(WHAT IS BEING ASKED)
Give the number of lines in the records below that include the word "loss", and add nothing to it.
§
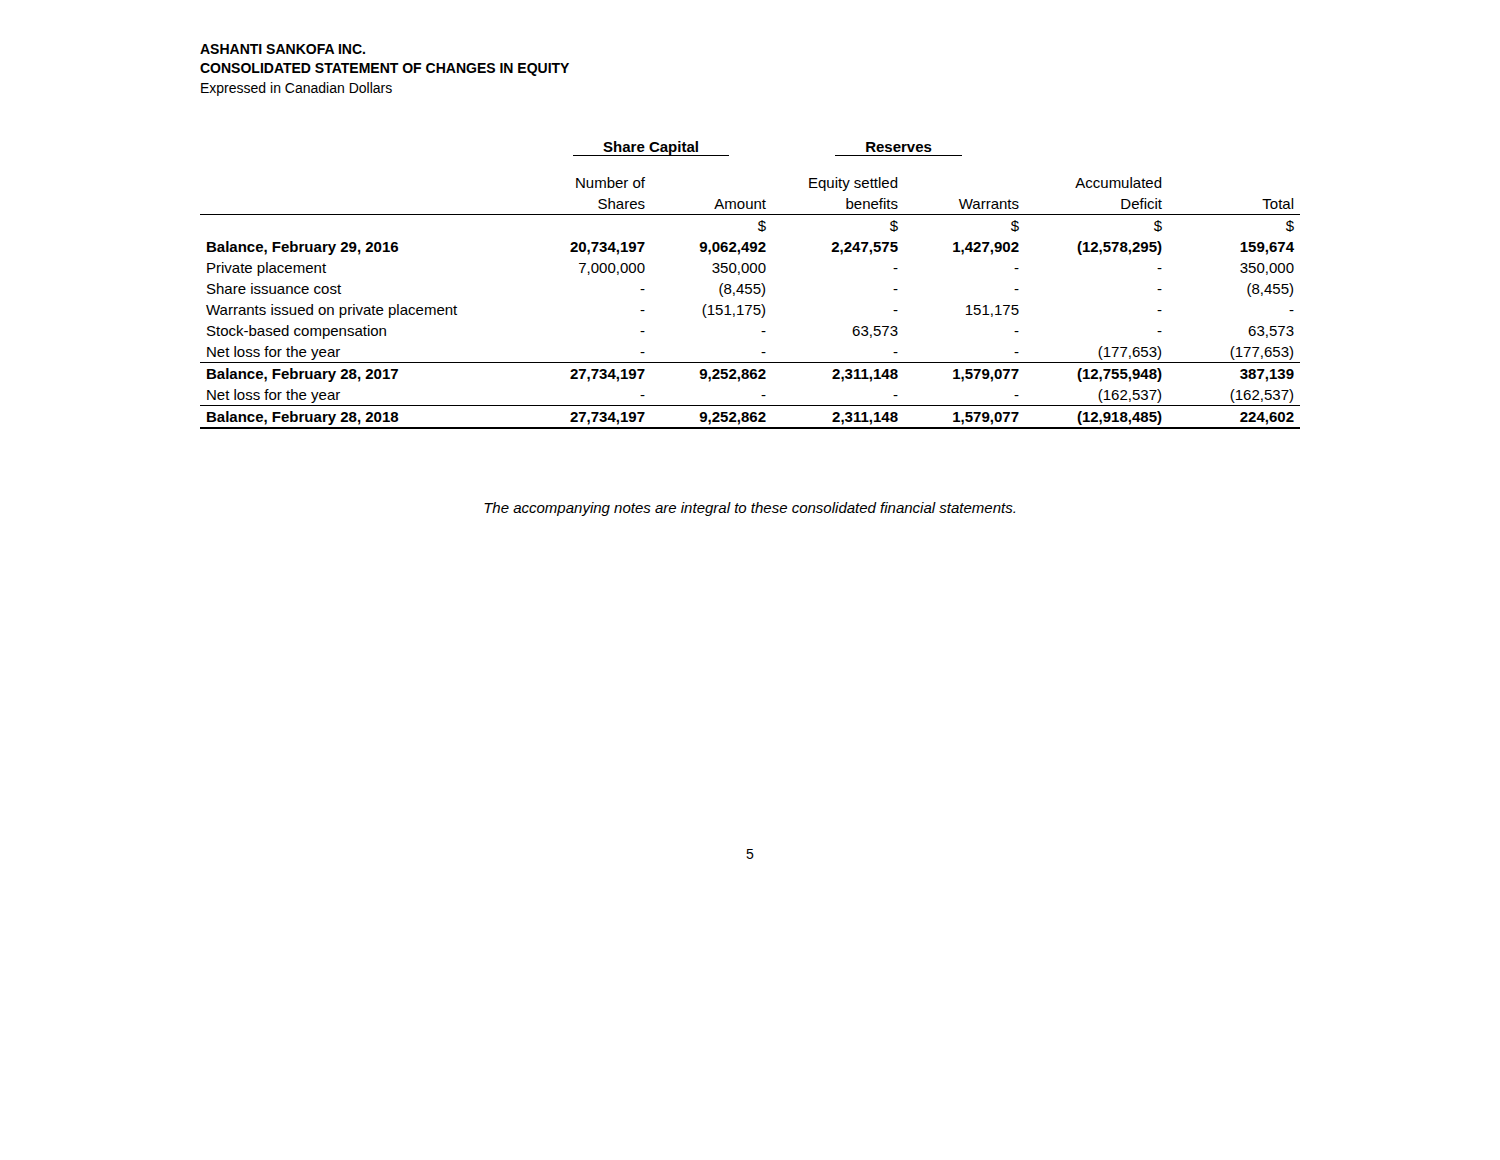ASHANTI SANKOFA INC.
CONSOLIDATED STATEMENT OF CHANGES IN EQUITY
Expressed in Canadian Dollars
| | Share Capital | Reserves | | |
| | Number of | | Equity settled | | Accumulated | |
| | Shares | Amount | benefits | Warrants | Deficit | Total |
| | | $ | $ | $ | $ | $ |
| Balance, February 29, 2016 | 20,734,197 | 9,062,492 | 2,247,575 | 1,427,902 | (12,578,295) | 159,674 |
| Private placement | 7,000,000 | 350,000 | - | - | - | 350,000 |
| Share issuance cost | - | (8,455) | - | - | - | (8,455) |
| Warrants issued on private placement | - | (151,175) | - | 151,175 | - | - |
| Stock-based compensation | - | - | 63,573 | - | - | 63,573 |
| Net loss for the year | - | - | - | - | (177,653) | (177,653) |
| Balance, February 28, 2017 | 27,734,197 | 9,252,862 | 2,311,148 | 1,579,077 | (12,755,948) | 387,139 |
| Net loss for the year | - | - | - | - | (162,537) | (162,537) |
| Balance, February 28, 2018 | 27,734,197 | 9,252,862 | 2,311,148 | 1,579,077 | (12,918,485) | 224,602 |
The accompanying notes are integral to these consolidated financial statements.
5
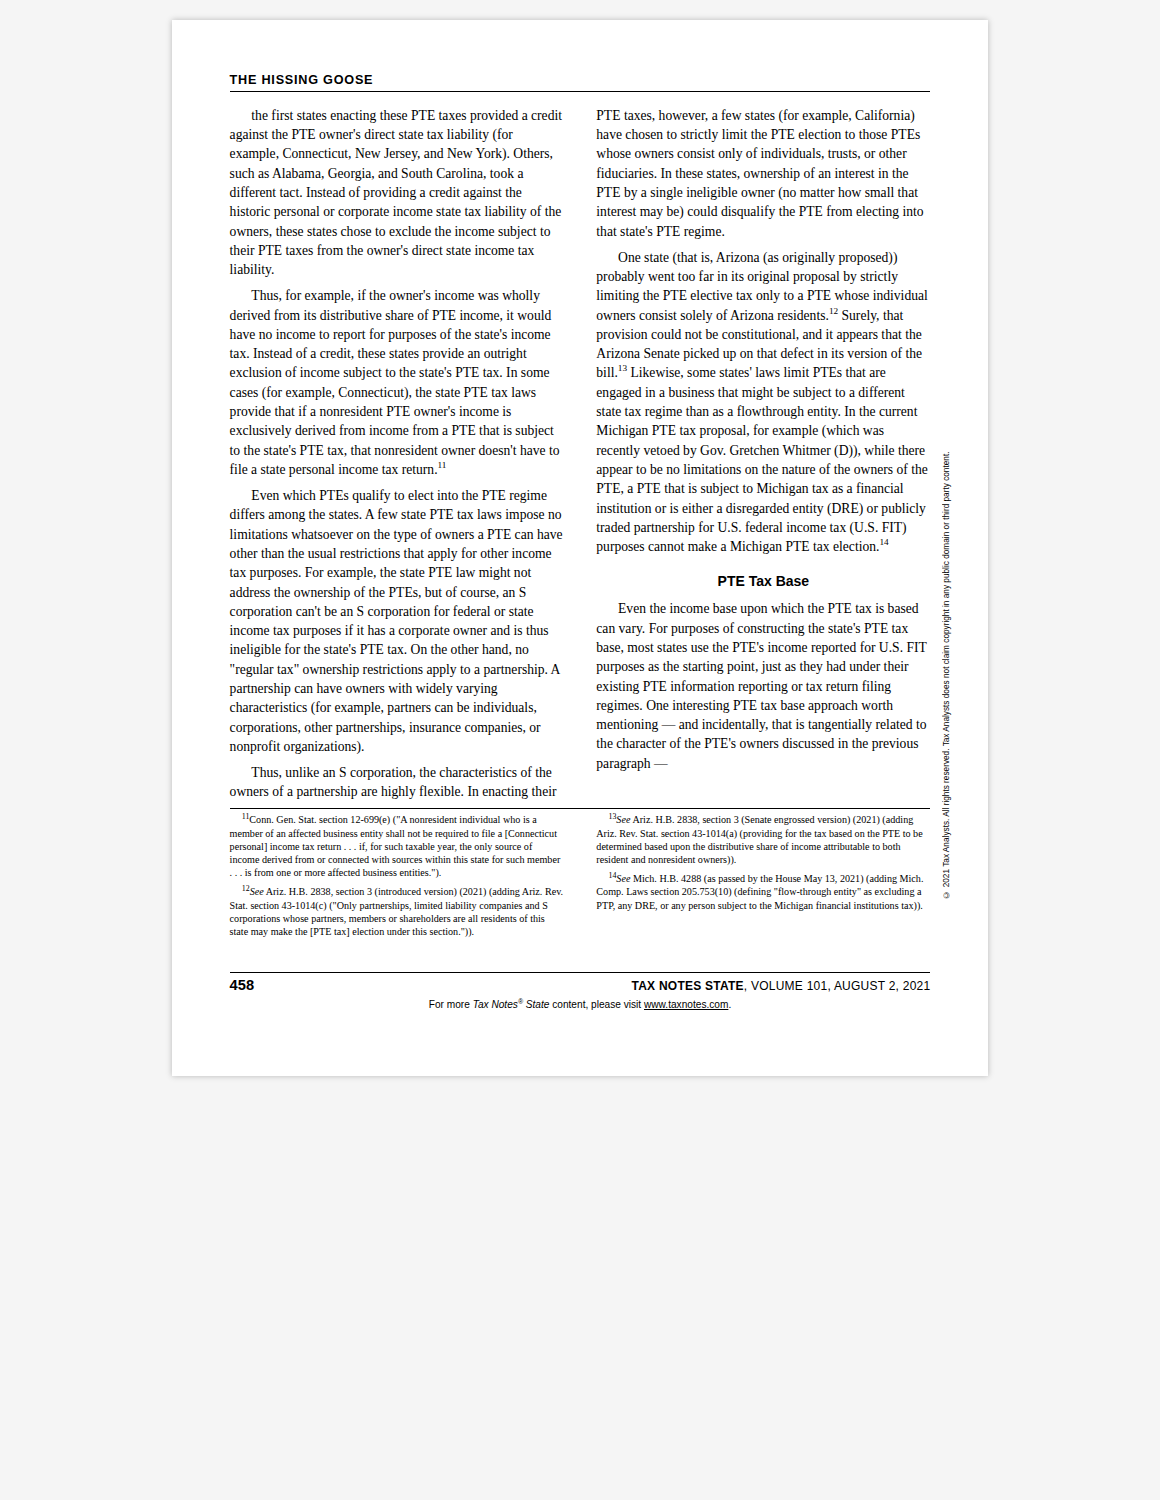© 2021 Tax Analysts. All rights reserved. Tax Analysts does not claim copyright in any public domain or third party content.
THE HISSING GOOSE
the first states enacting these PTE taxes provided a credit against the PTE owner's direct state tax liability (for example, Connecticut, New Jersey, and New York). Others, such as Alabama, Georgia, and South Carolina, took a different tact. Instead of providing a credit against the historic personal or corporate income state tax liability of the owners, these states chose to exclude the income subject to their PTE taxes from the owner's direct state income tax liability.
Thus, for example, if the owner's income was wholly derived from its distributive share of PTE income, it would have no income to report for purposes of the state's income tax. Instead of a credit, these states provide an outright exclusion of income subject to the state's PTE tax. In some cases (for example, Connecticut), the state PTE tax laws provide that if a nonresident PTE owner's income is exclusively derived from income from a PTE that is subject to the state's PTE tax, that nonresident owner doesn't have to file a state personal income tax return.11
Even which PTEs qualify to elect into the PTE regime differs among the states. A few state PTE tax laws impose no limitations whatsoever on the type of owners a PTE can have other than the usual restrictions that apply for other income tax purposes. For example, the state PTE law might not address the ownership of the PTEs, but of course, an S corporation can't be an S corporation for federal or state income tax purposes if it has a corporate owner and is thus ineligible for the state's PTE tax. On the other hand, no "regular tax" ownership restrictions apply to a partnership. A partnership can have owners with widely varying characteristics (for example, partners can be individuals, corporations, other partnerships, insurance companies, or nonprofit organizations).
Thus, unlike an S corporation, the characteristics of the owners of a partnership are highly flexible. In enacting their PTE taxes, however, a few states (for example, California) have chosen to strictly limit the PTE election to those PTEs whose owners consist only of individuals, trusts, or other fiduciaries. In these states, ownership of an interest in the PTE by a single ineligible owner (no matter how small that interest may be) could disqualify the PTE from electing into that state's PTE regime.
One state (that is, Arizona (as originally proposed)) probably went too far in its original proposal by strictly limiting the PTE elective tax only to a PTE whose individual owners consist solely of Arizona residents.12 Surely, that provision could not be constitutional, and it appears that the Arizona Senate picked up on that defect in its version of the bill.13 Likewise, some states' laws limit PTEs that are engaged in a business that might be subject to a different state tax regime than as a flowthrough entity. In the current Michigan PTE tax proposal, for example (which was recently vetoed by Gov. Gretchen Whitmer (D)), while there appear to be no limitations on the nature of the owners of the PTE, a PTE that is subject to Michigan tax as a financial institution or is either a disregarded entity (DRE) or publicly traded partnership for U.S. federal income tax (U.S. FIT) purposes cannot make a Michigan PTE tax election.14
PTE Tax Base
Even the income base upon which the PTE tax is based can vary. For purposes of constructing the state's PTE tax base, most states use the PTE's income reported for U.S. FIT purposes as the starting point, just as they had under their existing PTE information reporting or tax return filing regimes. One interesting PTE tax base approach worth mentioning — and incidentally, that is tangentially related to the character of the PTE's owners discussed in the previous paragraph —
11 Conn. Gen. Stat. section 12-699(e) ("A nonresident individual who is a member of an affected business entity shall not be required to file a [Connecticut personal] income tax return . . . if, for such taxable year, the only source of income derived from or connected with sources within this state for such member . . . is from one or more affected business entities.").
12 See Ariz. H.B. 2838, section 3 (introduced version) (2021) (adding Ariz. Rev. Stat. section 43-1014(c) ("Only partnerships, limited liability companies and S corporations whose partners, members or shareholders are all residents of this state may make the [PTE tax] election under this section.")).
13 See Ariz. H.B. 2838, section 3 (Senate engrossed version) (2021) (adding Ariz. Rev. Stat. section 43-1014(a) (providing for the tax based on the PTE to be determined based upon the distributive share of income attributable to both resident and nonresident owners)).
14 See Mich. H.B. 4288 (as passed by the House May 13, 2021) (adding Mich. Comp. Laws section 205.753(10) (defining "flow-through entity" as excluding a PTP, any DRE, or any person subject to the Michigan financial institutions tax)).
458
TAX NOTES STATE, VOLUME 101, AUGUST 2, 2021
For more Tax Notes® State content, please visit www.taxnotes.com.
§
(SOLUTION TO THIS TASK)
2